Slotted as a Memorial Day Weekend blockbuster up against Casper and Braveheart, Johnny Mnemonic was supposed to thrill audiences with a gritty cyberpunk story told in a gritty dystopian future. Within two weeks Mnemonic was already cut from over half its screens, and by the sixth week it was gone from theatres entirely. While not a total box-office failure, and not completely hated by critics, Johnny Mnemonic remains an embarrassing vestigial limb of classic 80's science fiction, nearly parodying its own genre.
Mixing together two William Gibson short stories, the producers brought Gibson himself in to write the screenplay, giving nerds everywhere wet dreams. Starring hot-item Keanu Reaves fresh off from Speed, the producers supported him with Dolph "He-Man" Lundgren as "The Preacher", barely-known Dina Meyer as Reaves' cyberpunk love interest Jane, and up-and-coming Ice-T as gangleader J-Bone. The story revolves around Reaves' character, Johnny, who is a "data courier" tasked with using his brain to smuggle 320GB of super duper important files from Beijing to the cosmopolitan metropolis of Newark. (FYI: that's in New Jersey.) Much to nobody's surprise, things get complicated, and Johnny quickly finds himself amongst a seedy underground of cyberpunk archetypes.
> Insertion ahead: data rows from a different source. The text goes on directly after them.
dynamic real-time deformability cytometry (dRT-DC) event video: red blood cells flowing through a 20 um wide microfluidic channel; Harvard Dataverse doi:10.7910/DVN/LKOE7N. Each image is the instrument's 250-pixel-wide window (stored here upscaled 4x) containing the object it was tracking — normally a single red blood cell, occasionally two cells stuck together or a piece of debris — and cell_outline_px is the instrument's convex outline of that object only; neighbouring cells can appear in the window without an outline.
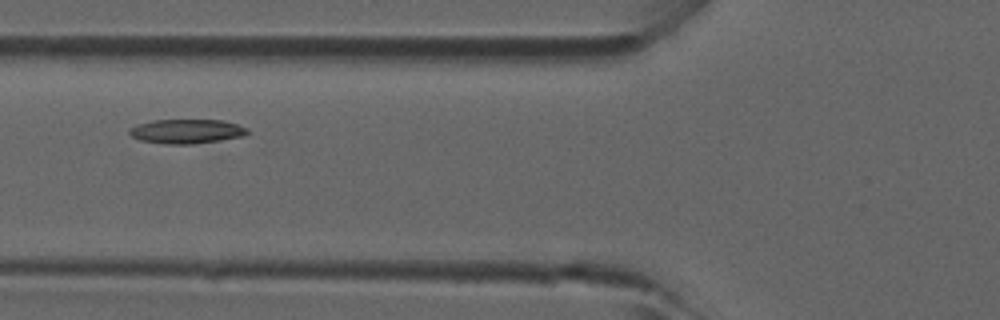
{"species": "common noctule bat (a hibernating species)", "species_latin": "Nyctalus noctula", "temperature_condition": "room temperature", "stored_images_in_passage": 5, "camera_frame_rate_fps": 3000, "um_per_image_px": 0.085, "animal": {"sex": "male", "forearm_length_mm": 52.5}, "frame": {"image": 1, "passage_image": 5, "time_ms": 1.333, "image_size_px": [1000, 320], "cell_outline_px": [[248, 132], [244, 136], [220, 140], [192, 144], [164, 144], [140, 140], [132, 136], [128, 132], [128, 128], [136, 124], [152, 120], [224, 120], [248, 128]], "centroid_in_image_um": [15.83, 11.16], "position_along_channel_um": 110.0, "area_um2": 16.82}}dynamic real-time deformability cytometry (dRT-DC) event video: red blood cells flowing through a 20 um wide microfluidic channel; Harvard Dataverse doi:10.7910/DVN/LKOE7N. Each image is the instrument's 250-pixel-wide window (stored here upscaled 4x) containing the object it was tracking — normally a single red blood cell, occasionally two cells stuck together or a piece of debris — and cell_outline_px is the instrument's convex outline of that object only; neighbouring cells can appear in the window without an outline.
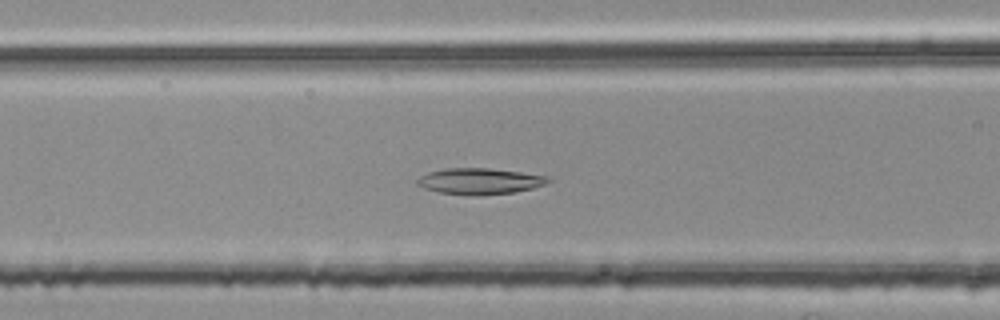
{"species": "common noctule bat (a hibernating species)", "species_latin": "Nyctalus noctula", "temperature_condition": "room temperature", "stored_images_in_passage": 51, "camera_frame_rate_fps": 3000, "um_per_image_px": 0.085, "animal": {"sex": "female", "body_mass_g": 25.1}, "frame": {"image": 1, "passage_image": 21, "time_ms": 6.667, "image_size_px": [1000, 320], "cell_outline_px": [[552, 180], [544, 184], [532, 188], [512, 192], [476, 196], [440, 192], [424, 188], [416, 184], [416, 180], [420, 176], [428, 172], [448, 168], [488, 168], [520, 172], [544, 176]], "centroid_in_image_um": [40.72, 15.4], "position_along_channel_um": 125.9, "area_um2": 19.65}}
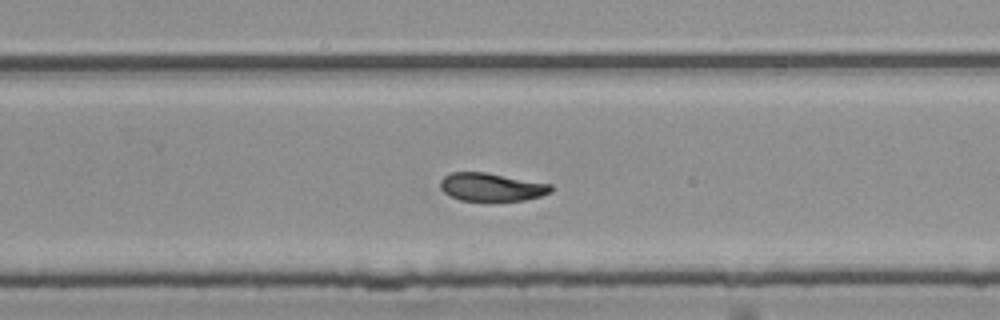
{"frame": {"image": 2, "passage_image": 34, "time_ms": 11.0, "image_size_px": [1000, 320], "cell_outline_px": [[552, 192], [540, 196], [524, 200], [460, 200], [444, 192], [440, 188], [440, 180], [444, 176], [452, 172], [484, 172], [552, 184]], "centroid_in_image_um": [41.77, 15.89], "position_along_channel_um": 288.0, "area_um2": 17.92}}
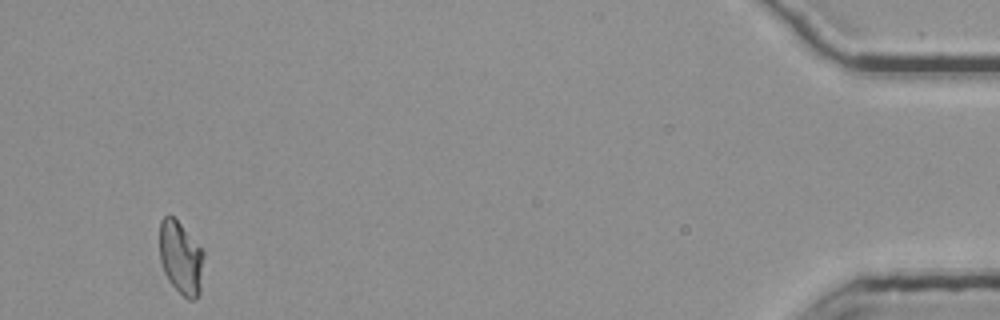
{"frame": {"image": 3, "passage_image": 51, "time_ms": 16.667, "image_size_px": [1000, 320], "cell_outline_px": [[204, 256], [200, 292], [196, 300], [188, 300], [168, 280], [164, 272], [160, 260], [160, 220], [168, 212], [180, 224], [204, 252]], "centroid_in_image_um": [15.37, 21.92], "position_along_channel_um": 419.8, "area_um2": 18.73}, "authors_computed_cell_mechanics": {"area_um2": 19.4208, "velocity_mm_per_s": 3.7534, "shape_relaxation_time_tau1_ms": 9.9788, "shape_relaxation_time_tau2_ms": 4.9688, "deformation_change_tau1": 0.216, "deformation_change_tau2": 0.1037}}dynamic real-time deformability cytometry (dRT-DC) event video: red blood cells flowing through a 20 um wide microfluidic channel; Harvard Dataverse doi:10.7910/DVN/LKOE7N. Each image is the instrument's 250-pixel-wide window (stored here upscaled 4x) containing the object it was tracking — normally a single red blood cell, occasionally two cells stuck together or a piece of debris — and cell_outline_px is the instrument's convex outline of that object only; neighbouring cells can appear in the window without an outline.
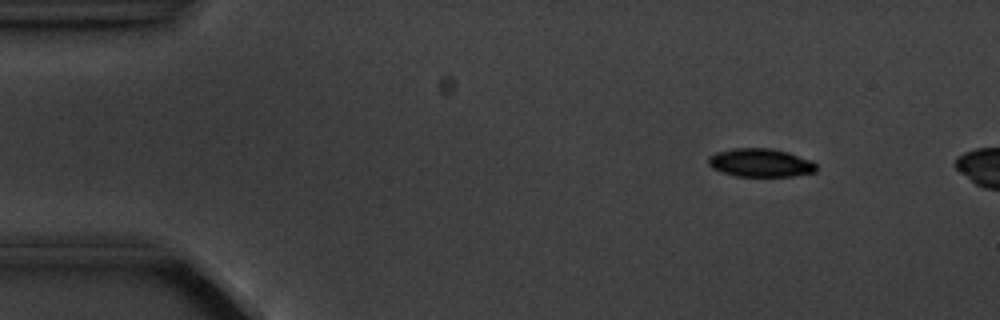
{"species": "common noctule bat (a hibernating species)", "species_latin": "Nyctalus noctula", "temperature_condition": "cold", "stored_images_in_passage": 3, "camera_frame_rate_fps": 3000, "um_per_image_px": 0.085, "animal": {"sex": "male", "body_mass_g": 20.1, "forearm_length_mm": 53.5}, "frame": {"image": 1, "passage_image": 1, "time_ms": 0.0, "image_size_px": [1000, 320], "cell_outline_px": [[816, 172], [792, 176], [736, 176], [712, 168], [708, 164], [708, 156], [716, 152], [732, 148], [772, 148], [788, 152], [812, 160], [816, 164]], "centroid_in_image_um": [64.65, 13.82], "position_along_channel_um": 20.4, "area_um2": 17.92}}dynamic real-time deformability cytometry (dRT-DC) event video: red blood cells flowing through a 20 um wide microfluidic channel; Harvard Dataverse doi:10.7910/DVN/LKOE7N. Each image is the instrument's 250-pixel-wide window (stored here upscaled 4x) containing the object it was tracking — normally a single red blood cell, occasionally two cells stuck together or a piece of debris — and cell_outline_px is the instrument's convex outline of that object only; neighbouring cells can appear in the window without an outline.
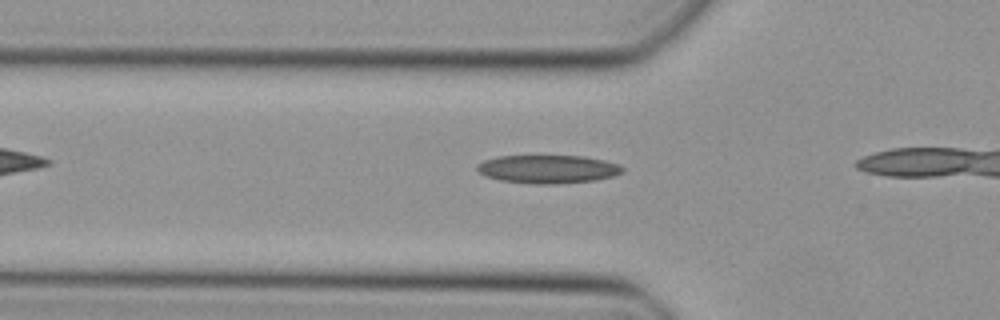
{"species": "Egyptian fruit bat (a non-hibernating species)", "species_latin": "Rousettus aegyptiacus", "temperature_condition": "cold", "stored_images_in_passage": 7, "camera_frame_rate_fps": 3000, "um_per_image_px": 0.085, "animal": {"sex": "female"}, "frame": {"image": 1, "passage_image": 2, "time_ms": 0.333, "image_size_px": [1000, 320], "cell_outline_px": [[624, 172], [612, 176], [596, 180], [556, 184], [532, 184], [500, 180], [488, 176], [480, 172], [476, 168], [476, 164], [484, 160], [500, 156], [584, 156], [604, 160], [620, 164], [624, 168]], "centroid_in_image_um": [46.61, 14.37], "position_along_channel_um": 79.2, "area_um2": 23.99}}
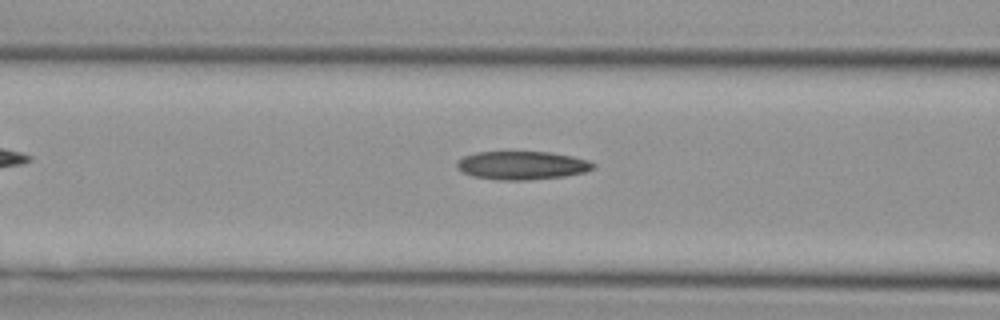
{"frame": {"image": 2, "passage_image": 5, "time_ms": 1.333, "image_size_px": [1000, 320], "cell_outline_px": [[596, 168], [584, 172], [564, 176], [528, 180], [500, 180], [472, 176], [456, 168], [456, 160], [464, 156], [476, 152], [552, 152], [572, 156], [588, 160], [596, 164]], "centroid_in_image_um": [44.37, 14.05], "position_along_channel_um": 122.2, "area_um2": 22.66}}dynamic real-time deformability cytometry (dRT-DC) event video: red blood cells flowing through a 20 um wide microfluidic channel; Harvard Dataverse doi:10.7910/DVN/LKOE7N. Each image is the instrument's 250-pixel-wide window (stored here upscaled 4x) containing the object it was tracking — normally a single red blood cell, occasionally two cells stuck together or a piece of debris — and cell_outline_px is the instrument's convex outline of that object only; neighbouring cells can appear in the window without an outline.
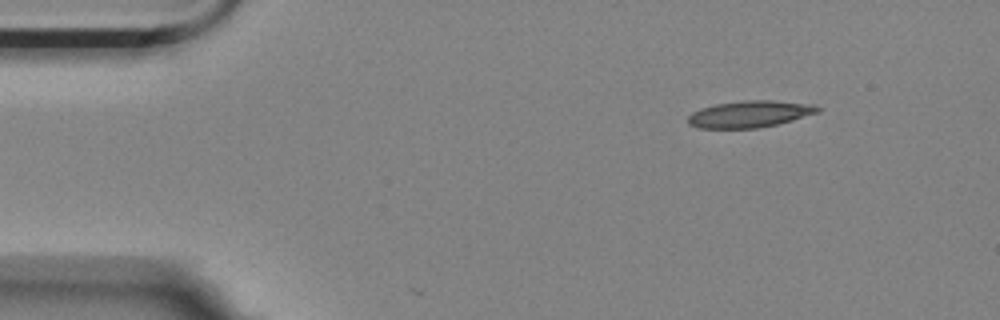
{"species": "Egyptian fruit bat (a non-hibernating species)", "species_latin": "Rousettus aegyptiacus", "temperature_condition": "room temperature", "stored_images_in_passage": 6, "segment_of_instrument_passage": [2, 2], "camera_frame_rate_fps": 3000, "um_per_image_px": 0.085, "animal": {"sex": "female"}, "frame": {"image": 1, "passage_image": 6, "time_ms": 1.667, "image_size_px": [1000, 320], "cell_outline_px": [[820, 112], [792, 120], [776, 124], [756, 128], [696, 128], [688, 124], [688, 116], [692, 112], [700, 108], [716, 104], [744, 100], [772, 100], [812, 104], [820, 108]], "centroid_in_image_um": [63.7, 9.69], "position_along_channel_um": 21.3, "area_um2": 20.17}}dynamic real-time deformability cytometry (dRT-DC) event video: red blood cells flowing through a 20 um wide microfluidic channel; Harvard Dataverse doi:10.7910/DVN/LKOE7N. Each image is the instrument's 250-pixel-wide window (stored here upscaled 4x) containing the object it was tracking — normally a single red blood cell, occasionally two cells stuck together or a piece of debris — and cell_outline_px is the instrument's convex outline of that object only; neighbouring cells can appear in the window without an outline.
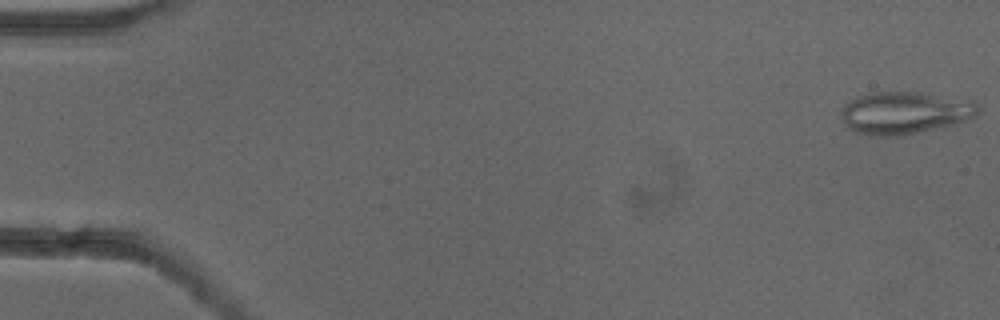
{"species": "common noctule bat (a hibernating species)", "species_latin": "Nyctalus noctula", "temperature_condition": "cold", "stored_images_in_passage": 48, "camera_frame_rate_fps": 3000, "um_per_image_px": 0.085, "animal": {"sex": "female"}, "frame": {"image": 1, "passage_image": 1, "time_ms": 0.0, "image_size_px": [1000, 320], "cell_outline_px": [[980, 108], [976, 116], [968, 120], [952, 124], [896, 136], [868, 136], [844, 128], [840, 108], [844, 104], [856, 96], [872, 92], [924, 92], [968, 96]], "centroid_in_image_um": [76.92, 9.55], "position_along_channel_um": 8.1, "area_um2": 34.68}}
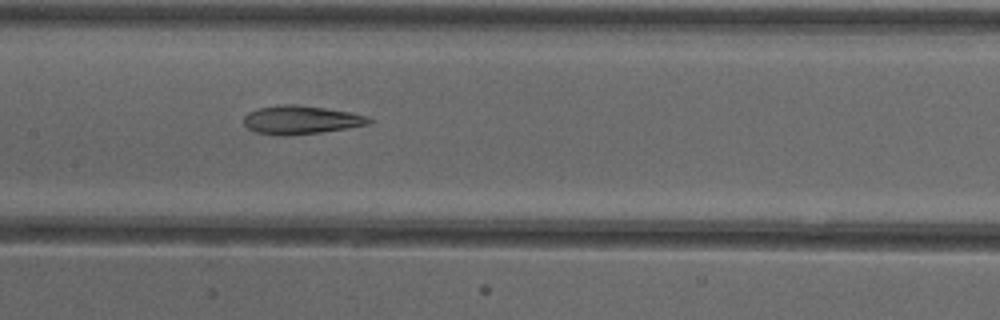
{"frame": {"image": 2, "passage_image": 26, "time_ms": 8.333, "image_size_px": [1000, 320], "cell_outline_px": [[372, 124], [348, 128], [320, 132], [288, 136], [280, 136], [256, 132], [248, 128], [244, 124], [244, 116], [248, 112], [256, 108], [284, 104], [296, 104], [352, 112], [368, 116], [372, 120]], "centroid_in_image_um": [25.59, 10.19], "position_along_channel_um": 181.8, "area_um2": 20.98}}
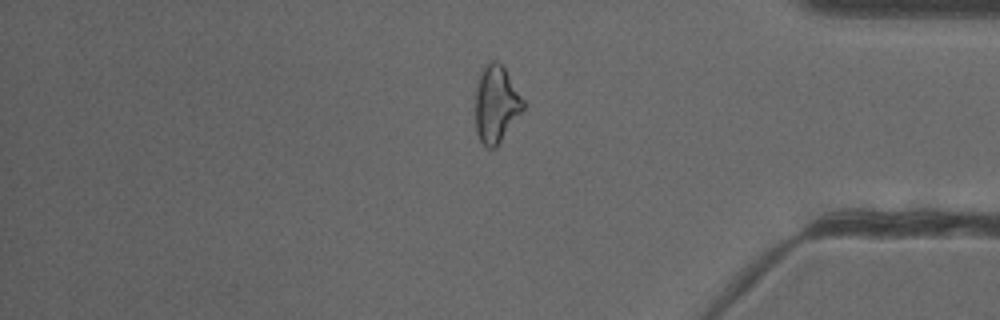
{"frame": {"image": 3, "passage_image": 44, "time_ms": 14.333, "image_size_px": [1000, 320], "cell_outline_px": [[524, 108], [496, 148], [488, 148], [480, 140], [476, 132], [476, 84], [480, 68], [484, 64], [492, 60], [496, 60], [504, 68], [524, 100]], "centroid_in_image_um": [42.15, 8.82], "position_along_channel_um": 393.1, "area_um2": 21.44}}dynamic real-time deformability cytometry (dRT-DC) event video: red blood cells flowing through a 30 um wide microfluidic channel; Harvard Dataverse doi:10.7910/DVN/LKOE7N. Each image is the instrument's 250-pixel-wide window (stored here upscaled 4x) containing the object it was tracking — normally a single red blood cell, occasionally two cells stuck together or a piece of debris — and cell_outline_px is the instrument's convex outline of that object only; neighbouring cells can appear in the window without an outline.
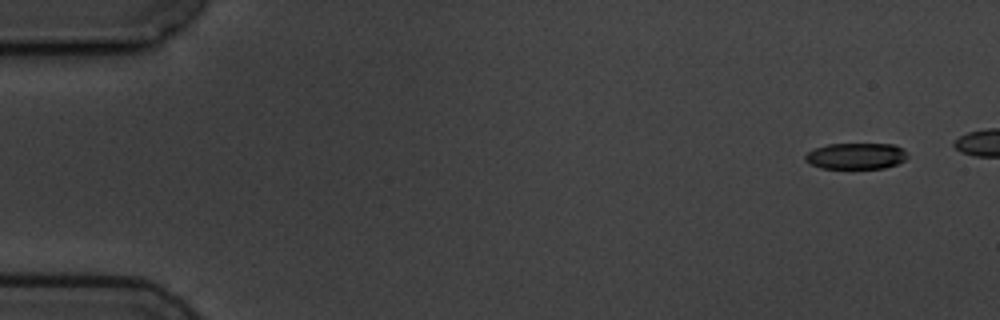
{"species": "common noctule bat (a hibernating species)", "species_latin": "Nyctalus noctula", "temperature_condition": "cold", "stored_images_in_passage": 6, "camera_frame_rate_fps": 3000, "um_per_image_px": 0.085, "animal": {"sex": "male", "body_mass_g": 19.5, "forearm_length_mm": 54.6}, "frame": {"image": 1, "passage_image": 1, "time_ms": 0.0, "image_size_px": [1000, 320], "cell_outline_px": [[908, 156], [904, 160], [896, 164], [884, 168], [820, 168], [804, 160], [804, 156], [808, 152], [816, 148], [828, 144], [892, 144], [904, 148]], "centroid_in_image_um": [72.77, 13.26], "position_along_channel_um": 12.2, "area_um2": 15.55}}
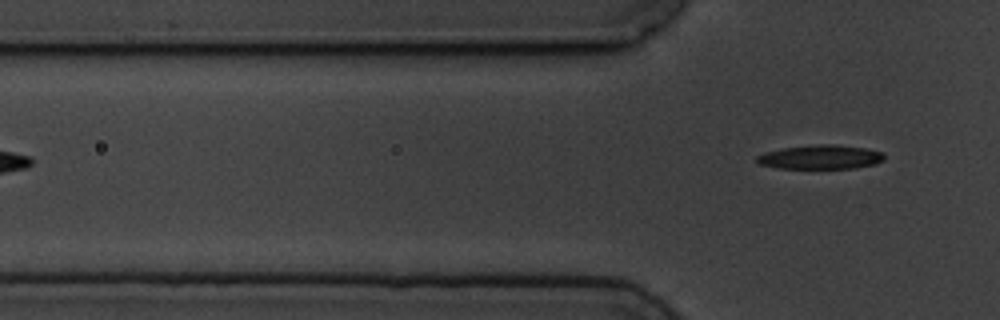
{"frame": {"image": 2, "passage_image": 6, "time_ms": 6.667, "image_size_px": [1000, 320], "cell_outline_px": [[884, 160], [876, 164], [856, 168], [780, 168], [756, 164], [756, 156], [764, 152], [784, 148], [820, 144], [836, 144], [864, 148], [884, 152]], "centroid_in_image_um": [69.75, 13.35], "position_along_channel_um": 56.1, "area_um2": 17.98}}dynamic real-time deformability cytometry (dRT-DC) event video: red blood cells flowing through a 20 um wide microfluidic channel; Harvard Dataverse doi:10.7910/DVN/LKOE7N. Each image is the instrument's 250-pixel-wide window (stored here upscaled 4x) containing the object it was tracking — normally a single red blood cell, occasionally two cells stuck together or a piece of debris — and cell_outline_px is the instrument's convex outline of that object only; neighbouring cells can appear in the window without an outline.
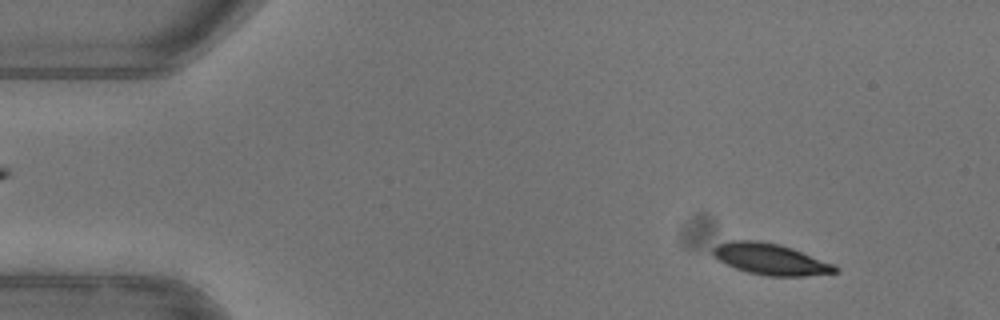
{"species": "common noctule bat (a hibernating species)", "species_latin": "Nyctalus noctula", "temperature_condition": "warm", "stored_images_in_passage": 15, "camera_frame_rate_fps": 3000, "um_per_image_px": 0.085, "animal": {"sex": "female"}, "frame": {"image": 1, "passage_image": 5, "time_ms": 1.333, "image_size_px": [1000, 320], "cell_outline_px": [[840, 272], [804, 276], [768, 276], [748, 272], [736, 268], [712, 256], [712, 248], [728, 240], [760, 240], [780, 244], [792, 248], [836, 264], [840, 268]], "centroid_in_image_um": [65.55, 22.02], "position_along_channel_um": 19.5, "area_um2": 22.43}}
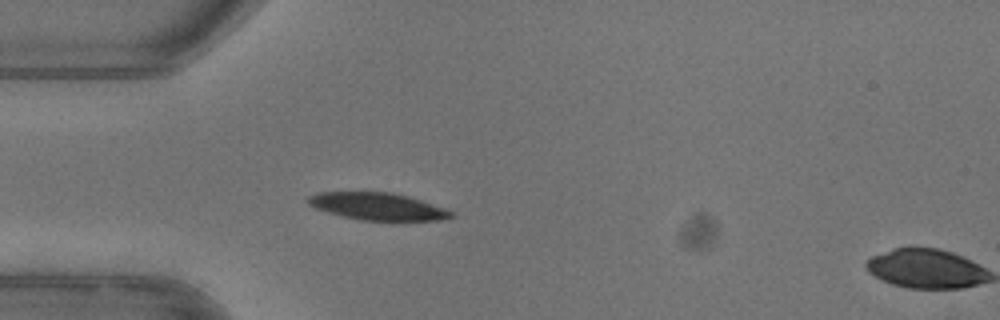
{"frame": {"image": 2, "passage_image": 14, "time_ms": 4.333, "image_size_px": [1000, 320], "cell_outline_px": [[456, 216], [440, 220], [360, 220], [328, 212], [316, 208], [308, 204], [308, 196], [316, 192], [392, 192], [408, 196], [444, 208], [452, 212]], "centroid_in_image_um": [32.09, 17.53], "position_along_channel_um": 52.9, "area_um2": 22.48}}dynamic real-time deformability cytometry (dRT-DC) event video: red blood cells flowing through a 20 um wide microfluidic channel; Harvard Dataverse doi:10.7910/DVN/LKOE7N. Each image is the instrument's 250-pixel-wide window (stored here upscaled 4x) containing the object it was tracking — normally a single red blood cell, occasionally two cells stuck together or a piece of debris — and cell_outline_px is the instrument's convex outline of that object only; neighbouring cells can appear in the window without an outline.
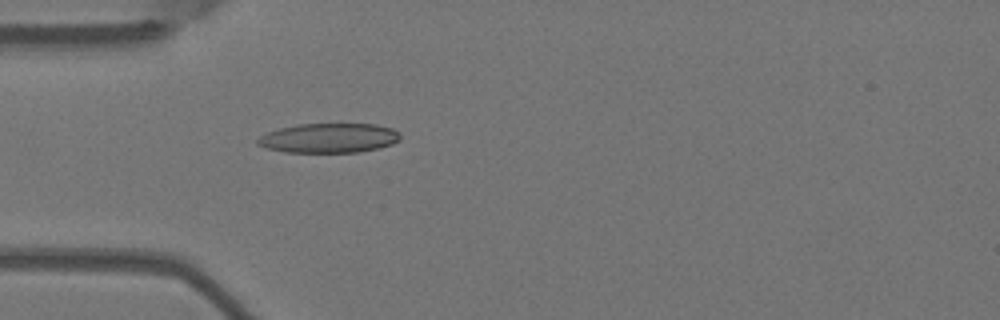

In a pathetic attempt at a spectacular finale, the showdown has us on a collapsed suspension bridge watching Johnny, Jane, J-Bone, and a cybernetic dolphin battle the Yakuza over the cure for a digital epidemic. They win, of course, Johnny is a hero, gets the girl, and everyone goes home happy.
More than just the molestation of a potentially interesting idea with an idiotic plot contribute to this epic failure. No, this movie fails nearly across the board. The first five minutes of film foreshadow how spectacularly awful the remainder will be. The opening dialogue tries to offer one-liners but ends up halting and awkward, the acting is so stiff as to be unintentionally confusing, and the sets are so low budget it makes one wonder where the $26 million budget went. Even the usually more subtle aspects of cinema are painfully crappy. The editing, pacing, and photography are, quite simply, glaringly amateurish. That audiences didn’t demand their money back before the first scene ended is a miracle.
The beginning actually manages to be so completely and utterly disastrous that Johnny Mnemonic actually goes uphill from there. Either that, or the audience simply has become numb to the pain. The next few scenes introduce the audience to the special effects style of the movie. Keep in mind that in 1995, audiences were watching Tom Hanks fly to the moon in Apollo 13, Pierce Brosnan jump off of things in Goldeneye, and Kevin Costner turn into a fish in Waterworld. Theatres were full of big-effects movies like Jumanji, Batman Forever, Congo, Braveheart, and Species. So when they sat down for Johnny Mnemonic, a major studio film released on the first Summer Blockbuster weekend, they were probably expecting an effects standard slightly higher than the made-for-1980's-TV-movie standard they got.
So what on Earth went wrong? Was it that William Gibson – a cocky science fiction author best known for his vivid writing style – was well out of his depth writing a screenplay? Was it that the director Robert Longo’s entire Hollywood experience consisted of a directing a short, two music videos, and an episode of “Tales from the Crypt”? Was it that Keanu Reaves’ ego absorbed so much of the movie’s budget there was no money left for sets? Or is the sad truth that the stylized action painted in Gibson’s cyberpunk literature is just too unrealistic a vision to make any sense on the screen? After suffering through all 96 minutes of Johnny Mnemonic, I theorize that at some point, the production staff simply stopped caring about quality, and just wanted to get the movie finished, squeezing a giant half-assed turd of a movie onto the public. But that's just my guess; perhaps the world will never truly know what went wrong.